Un bimoteur amorçait son atterrissage vers un club voisin,
Mim lui avait dit il faut pouvoir parler de soi
Ou bien on ne parle finalement que de soi,
Le ci-devant briseur de cœur de
Moscou à
Czernowitz,
Le guitariste aux boucles claires et à la moue enfantine, À présent un petit homme approchant la cinquantaine,
Courbé, au sourire timide d’émigré,
Avec son pull à grosses mailles, ses bottines bon marché.
Le fatalisme amer de celui qui a connu l’espoir,
L’a vu grandir et s’envoler
Le laissant seul avec son présent hasardeux sinon pitoyable,
Le deux-pièces dans une banlieue ouvrière, la course après le cachet,
Les économies de bout de chandelle,
Le fils demeuré au pays, la fille partie,
La femme durcie par sa vie d’épouse délaissée, trompée.
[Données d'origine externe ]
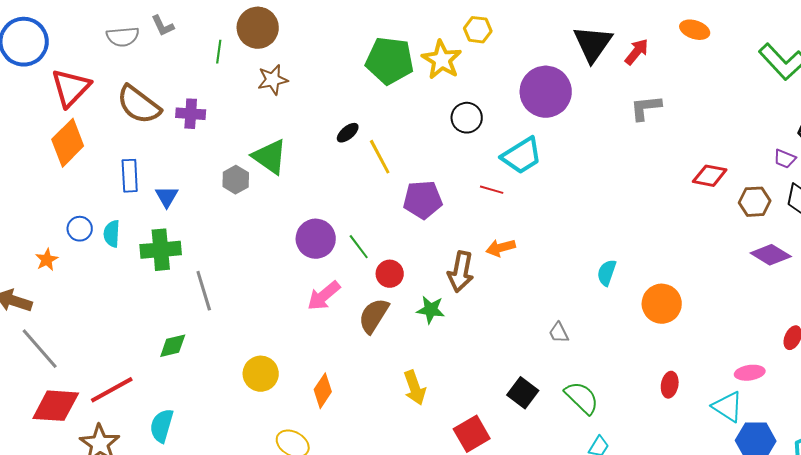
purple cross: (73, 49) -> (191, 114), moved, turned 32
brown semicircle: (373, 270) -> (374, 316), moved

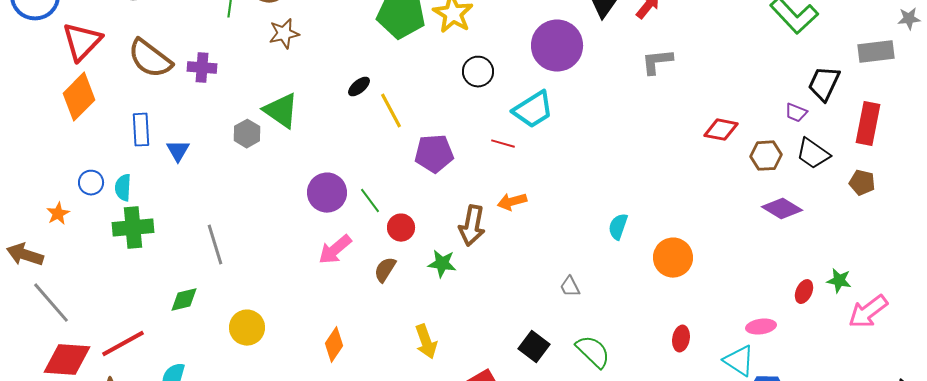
green cross: (161, 250) -> (133, 228), moved
brown semicircle: (374, 316) -> (385, 270), size x0.7
yellow circle: (261, 374) -> (247, 328), moved

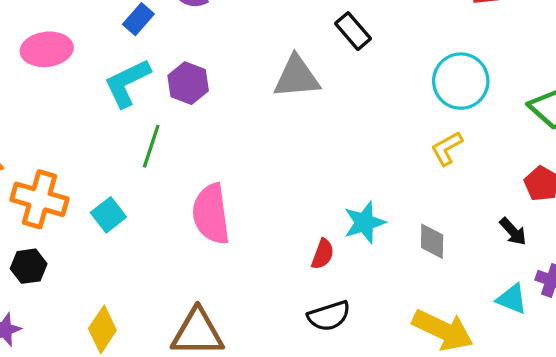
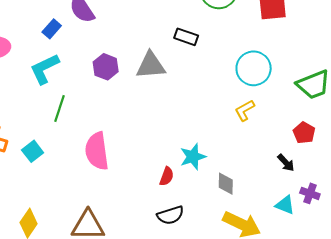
black rectangle: (353, 31) -> (186, 37), turned -30
purple hexagon: (188, 83) -> (106, 67), moved
gray diamond: (432, 241) -> (226, 184), moved

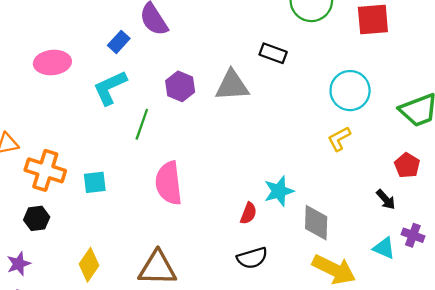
green line: (60, 108) -> (142, 124), moved
cyan square: (33, 151) -> (95, 182), turned 30
gray diamond: (226, 184) -> (316, 223), size x1.4

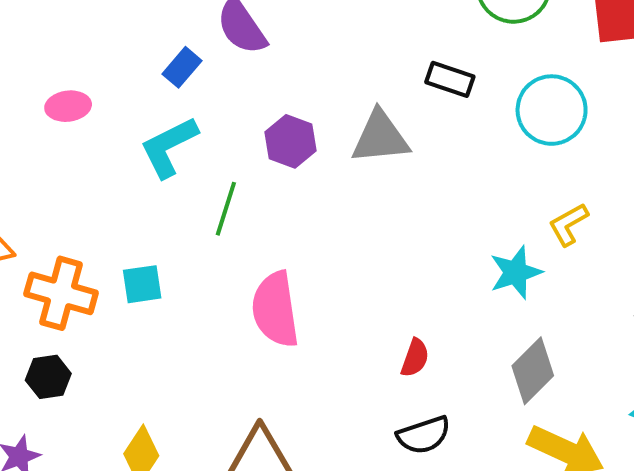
pink ellipse: (52, 63) -> (68, 106), size x0.7
cyan circle: (350, 91) -> (552, 110), moved
cyan square: (95, 182) -> (142, 284), moved
cyan star: (279, 191) -> (516, 272), moved
gray diamond: (316, 223) -> (533, 371), turned 45

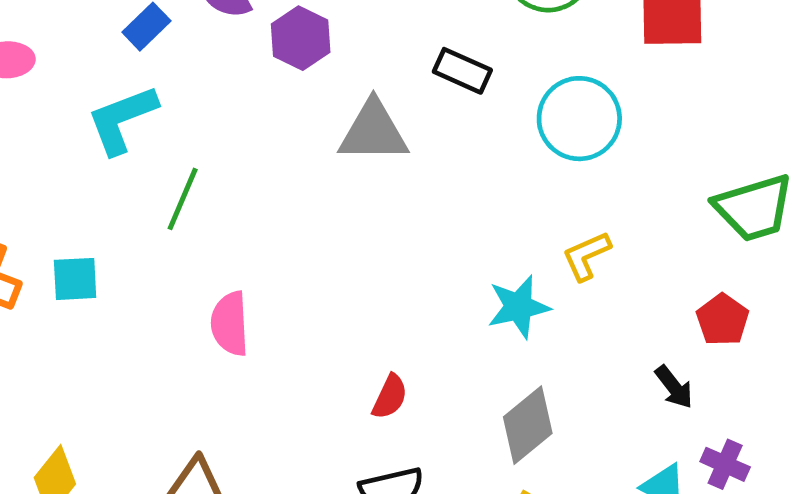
purple hexagon: (291, 141) -> (301, 38), moved
pink semicircle: (275, 309) -> (230, 324), size x0.7

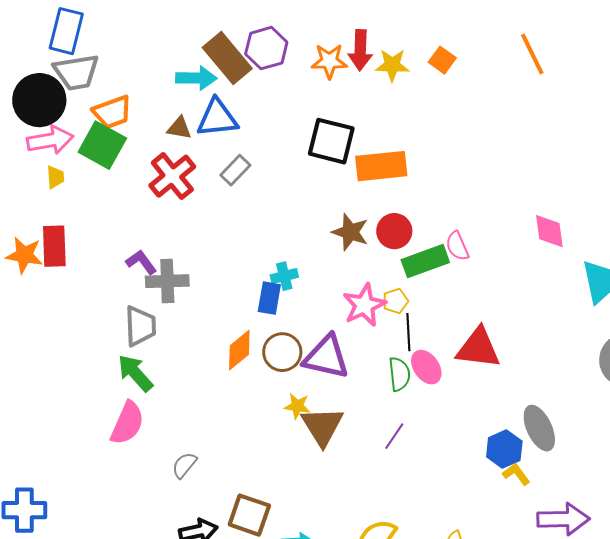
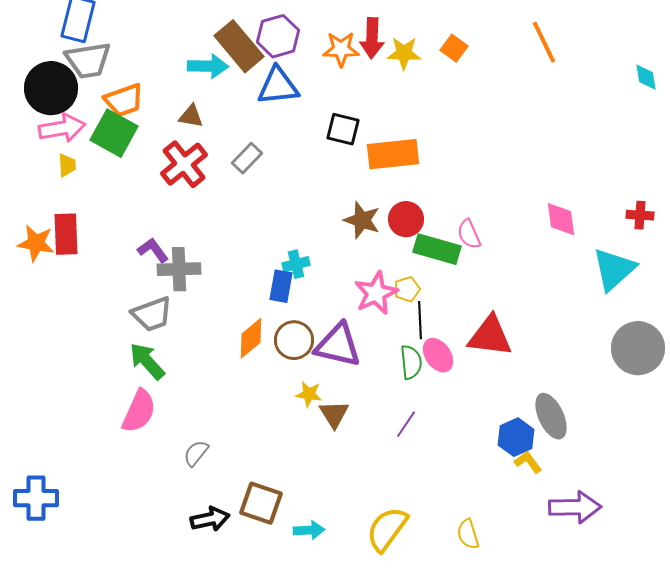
blue triangle: (217, 118) -> (278, 86), moved
black square: (331, 141) -> (343, 129), size x0.7
green rectangle: (425, 261) -> (437, 249), turned 36
gray trapezoid: (140, 326) -> (152, 314), turned 72
brown triangle: (322, 426) -> (334, 414), size x0.7

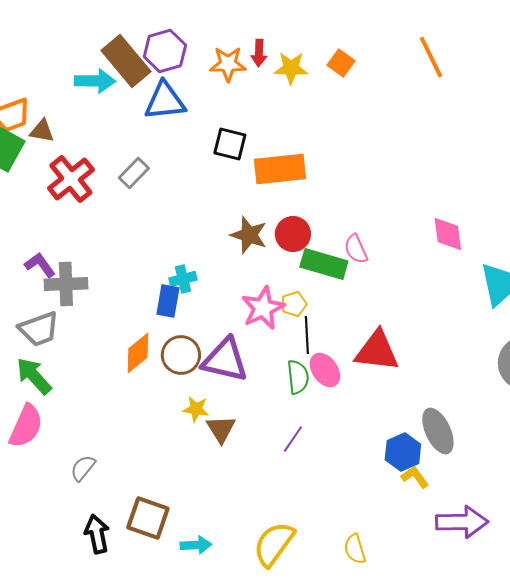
red arrow: (372, 38) -> (259, 53), size x0.7
brown triangle: (191, 116) -> (42, 131), moved
black arrow: (210, 519) -> (97, 534), turned -90

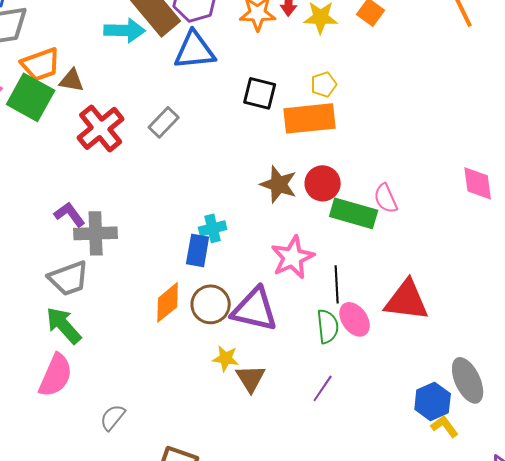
yellow pentagon: (294, 304) -> (324, 84), moved

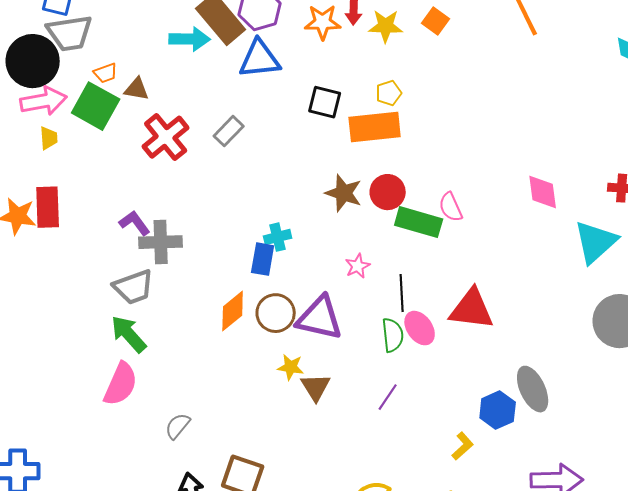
orange trapezoid: (41, 64) -> (106, 73), size x0.6
pink star: (293, 257) -> (358, 266), size x0.6
yellow L-shape: (445, 426) -> (463, 446), moved, turned 84

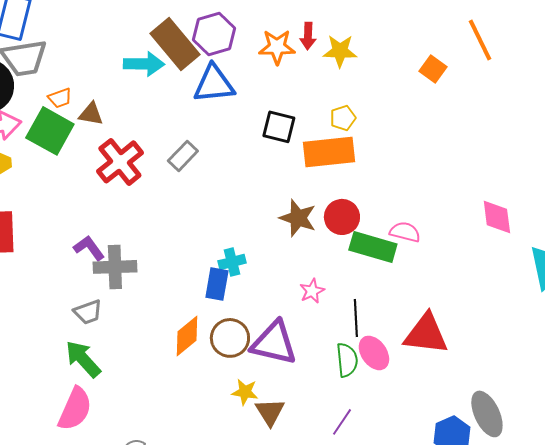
orange square: (436, 21) -> (433, 69), moved
pink semicircle: (451, 207) -> (405, 232), turned 128
gray trapezoid: (134, 287) -> (88, 312), size x0.7

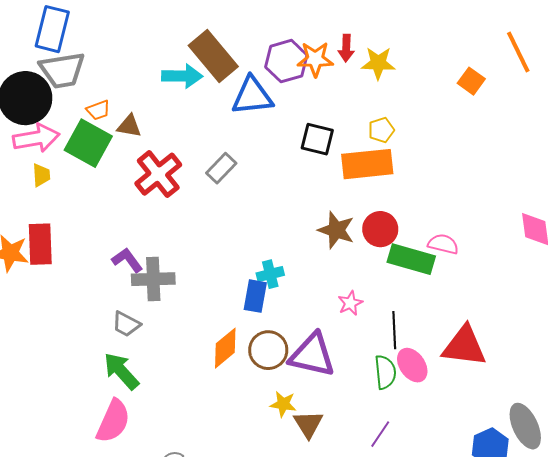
purple hexagon: (214, 34) -> (286, 61), moved
gray trapezoid: (88, 312) -> (126, 324), turned 48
Manifestant par chaque geste, chaque parole,
Qu’il est trop tard pour tout recommencer,
Qui se contente de dériver sans opposer la moindre résistance,
Avec une patience infinie,
Car qu’a-t-elle à attendre qu’elle n’ait perdu,
Même
Grad, arpentant l’appartement de long en large,
Probablement déjà envahi par les métastases,
Avait montré des réticences,
On ne cherche pas impunément à échapper à son
Tout-Puissant,
Serait-ce en embarquant pour les lointains,
En s’étendant sur son bat-flanc et en se laissant prendre par le
sommeil.
Lui s’était brûlé les ailes –
Personne d’autre ici, entre l’hôpital
Saint-Louis et l’Institut
Curie
N’avait eu le cran de le faire –
Et nul ne serait sauvé à moins de s’engager sur le même chemin, Âpre, dur.